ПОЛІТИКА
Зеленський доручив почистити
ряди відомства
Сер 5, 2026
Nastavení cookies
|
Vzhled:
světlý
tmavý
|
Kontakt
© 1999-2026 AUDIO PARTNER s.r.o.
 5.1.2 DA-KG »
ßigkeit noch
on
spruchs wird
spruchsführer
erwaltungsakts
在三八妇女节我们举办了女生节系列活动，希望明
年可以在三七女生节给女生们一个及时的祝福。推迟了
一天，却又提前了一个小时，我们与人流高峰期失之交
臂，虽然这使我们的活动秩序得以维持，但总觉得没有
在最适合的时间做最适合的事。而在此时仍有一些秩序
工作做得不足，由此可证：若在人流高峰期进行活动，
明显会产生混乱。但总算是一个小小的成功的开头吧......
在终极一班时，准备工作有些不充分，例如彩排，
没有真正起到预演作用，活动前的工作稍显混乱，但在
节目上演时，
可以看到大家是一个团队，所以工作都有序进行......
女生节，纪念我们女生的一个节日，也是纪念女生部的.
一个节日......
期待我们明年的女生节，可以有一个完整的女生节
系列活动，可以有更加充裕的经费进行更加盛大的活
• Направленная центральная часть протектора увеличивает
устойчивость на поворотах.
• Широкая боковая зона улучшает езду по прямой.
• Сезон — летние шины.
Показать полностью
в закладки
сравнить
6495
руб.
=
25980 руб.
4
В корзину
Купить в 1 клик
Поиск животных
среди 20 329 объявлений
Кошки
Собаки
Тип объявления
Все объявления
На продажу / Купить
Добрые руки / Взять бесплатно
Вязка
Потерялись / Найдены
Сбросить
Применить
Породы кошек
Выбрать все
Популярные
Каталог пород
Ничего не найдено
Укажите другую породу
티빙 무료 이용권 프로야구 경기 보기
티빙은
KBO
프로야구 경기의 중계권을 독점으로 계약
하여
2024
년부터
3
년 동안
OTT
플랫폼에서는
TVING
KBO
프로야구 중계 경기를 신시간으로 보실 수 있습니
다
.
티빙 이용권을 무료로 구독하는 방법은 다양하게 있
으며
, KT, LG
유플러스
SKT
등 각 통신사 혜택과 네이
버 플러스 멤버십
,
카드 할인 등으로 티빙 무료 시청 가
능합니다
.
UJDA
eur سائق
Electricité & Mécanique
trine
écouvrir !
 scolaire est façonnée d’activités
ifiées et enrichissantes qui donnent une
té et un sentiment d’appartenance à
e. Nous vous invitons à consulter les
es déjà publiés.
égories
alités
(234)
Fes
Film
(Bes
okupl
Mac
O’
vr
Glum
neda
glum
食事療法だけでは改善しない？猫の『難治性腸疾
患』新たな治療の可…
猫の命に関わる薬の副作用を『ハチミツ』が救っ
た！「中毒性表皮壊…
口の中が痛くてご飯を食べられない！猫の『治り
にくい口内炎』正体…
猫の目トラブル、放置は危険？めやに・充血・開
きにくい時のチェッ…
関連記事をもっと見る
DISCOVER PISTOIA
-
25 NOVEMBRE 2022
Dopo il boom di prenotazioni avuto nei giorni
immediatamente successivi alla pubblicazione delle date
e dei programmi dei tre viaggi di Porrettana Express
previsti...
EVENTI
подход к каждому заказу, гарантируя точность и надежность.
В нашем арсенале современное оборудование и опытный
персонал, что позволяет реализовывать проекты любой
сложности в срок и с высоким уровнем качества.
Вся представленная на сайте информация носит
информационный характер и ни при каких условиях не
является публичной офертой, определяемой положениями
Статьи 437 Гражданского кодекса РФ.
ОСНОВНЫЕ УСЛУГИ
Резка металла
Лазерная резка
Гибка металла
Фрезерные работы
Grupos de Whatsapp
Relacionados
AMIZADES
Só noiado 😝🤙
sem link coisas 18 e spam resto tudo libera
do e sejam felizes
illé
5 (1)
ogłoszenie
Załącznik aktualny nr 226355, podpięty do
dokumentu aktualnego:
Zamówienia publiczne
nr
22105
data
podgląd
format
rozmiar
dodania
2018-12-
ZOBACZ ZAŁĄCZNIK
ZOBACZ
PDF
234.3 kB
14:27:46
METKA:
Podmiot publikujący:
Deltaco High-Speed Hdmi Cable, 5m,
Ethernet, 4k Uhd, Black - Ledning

● WORK TO BE COMPLETED
Only an exact copy of the data above will do.

● ANSWER BELOW
ПОЛІТИКА
Зеленський доручив почистити
ряди відомства
Сер 5, 2026
Nastavení cookies
|
Vzhled:
světlý
tmavý
|
Kontakt
© 1999-2026 AUDIO PARTNER s.r.o.
 5.1.2 DA-KG »
ßigkeit noch
on
spruchs wird
spruchsführer
erwaltungsakts
在三八妇女节我们举办了女生节系列活动，希望明
年可以在三七女生节给女生们一个及时的祝福。推迟了
一天，却又提前了一个小时，我们与人流高峰期失之交
臂，虽然这使我们的活动秩序得以维持，但总觉得没有
在最适合的时间做最适合的事。而在此时仍有一些秩序
工作做得不足，由此可证：若在人流高峰期进行活动，
明显会产生混乱。但总算是一个小小的成功的开头吧......
在终极一班时，准备工作有些不充分，例如彩排，
没有真正起到预演作用，活动前的工作稍显混乱，但在
节目上演时，
可以看到大家是一个团队，所以工作都有序进行......
女生节，纪念我们女生的一个节日，也是纪念女生部的.
一个节日......
期待我们明年的女生节，可以有一个完整的女生节
系列活动，可以有更加充裕的经费进行更加盛大的活
• Направленная центральная часть протектора увеличивает
устойчивость на поворотах.
• Широкая боковая зона улучшает езду по прямой.
• Сезон — летние шины.
Показать полностью
в закладки
сравнить
6495
руб.
=
25980 руб.
4
В корзину
Купить в 1 клик
Поиск животных
среди 20 329 объявлений
Кошки
Собаки
Тип объявления
Все объявления
На продажу / Купить
Добрые руки / Взять бесплатно
Вязка
Потерялись / Найдены
Сбросить
Применить
Породы кошек
Выбрать все
Популярные
Каталог пород
Ничего не найдено
Укажите другую породу
티빙 무료 이용권 프로야구 경기 보기
티빙은
KBO
프로야구 경기의 중계권을 독점으로 계약
하여
2024
년부터
3
년 동안
OTT
플랫폼에서는
TVING
KBO
프로야구 중계 경기를 신시간으로 보실 수 있습니
다
.
티빙 이용권을 무료로 구독하는 방법은 다양하게 있
으며
, KT, LG
유플러스
SKT
등 각 통신사 혜택과 네이
버 플러스 멤버십
,
카드 할인 등으로 티빙 무료 시청 가
능합니다
.
UJDA
eur سائق
Electricité & Mécanique
trine
écouvrir !
 scolaire est façonnée d’activités
ifiées et enrichissantes qui donnent une
té et un sentiment d’appartenance à
e. Nous vous invitons à consulter les
es déjà publiés.
égories
alités
(234)
Fes
Film
(Bes
okupl
Mac
O’
vr
Glum
neda
glum
食事療法だけでは改善しない？猫の『難治性腸疾
患』新たな治療の可…
猫の命に関わる薬の副作用を『ハチミツ』が救っ
た！「中毒性表皮壊…
口の中が痛くてご飯を食べられない！猫の『治り
にくい口内炎』正体…
猫の目トラブル、放置は危険？めやに・充血・開
きにくい時のチェッ…
関連記事をもっと見る
DISCOVER PISTOIA
-
25 NOVEMBRE 2022
Dopo il boom di prenotazioni avuto nei giorni
immediatamente successivi alla pubblicazione delle date
e dei programmi dei tre viaggi di Porrettana Express
previsti...
EVENTI
подход к каждому заказу, гарантируя точность и надежность.
В нашем арсенале современное оборудование и опытный
персонал, что позволяет реализовывать проекты любой
сложности в срок и с высоким уровнем качества.
Вся представленная на сайте информация носит
информационный характер и ни при каких условиях не
является публичной офертой, определяемой положениями
Статьи 437 Гражданского кодекса РФ.
ОСНОВНЫЕ УСЛУГИ
Резка металла
Лазерная резка
Гибка металла
Фрезерные работы
Grupos de Whatsapp
Relacionados
AMIZADES
Só noiado 😝🤙
sem link coisas 18 e spam resto tudo libera
do e sejam felizes
illé
5 (1)
ogłoszenie
Załącznik aktualny nr 226355, podpięty do
dokumentu aktualnego:
Zamówienia publiczne
nr
22105
data
podgląd
format
rozmiar
dodania
2018-12-
ZOBACZ ZAŁĄCZNIK
ZOBACZ
PDF
234.3 kB
14:27:46
METKA:
Podmiot publikujący:
Deltaco High-Speed Hdmi Cable, 5m,
Ethernet, 4k Uhd, Black - Ledning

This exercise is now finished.